*Work to be completed*
Please reproduce, exactly and in full, the lines from the one containing "ikbimunesa.com" to the end of the material below.

*Records shown*
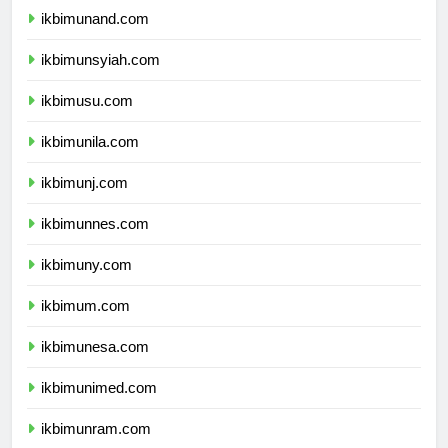
ikbimunand.com
ikbimunsyiah.com
ikbimusu.com
ikbimunila.com
ikbimunj.com
ikbimunnes.com
ikbimuny.com
ikbimum.com
ikbimunesa.com
ikbimunimed.com
ikbimunram.com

*Exercise output*
ikbimunesa.com
ikbimunimed.com
ikbimunram.com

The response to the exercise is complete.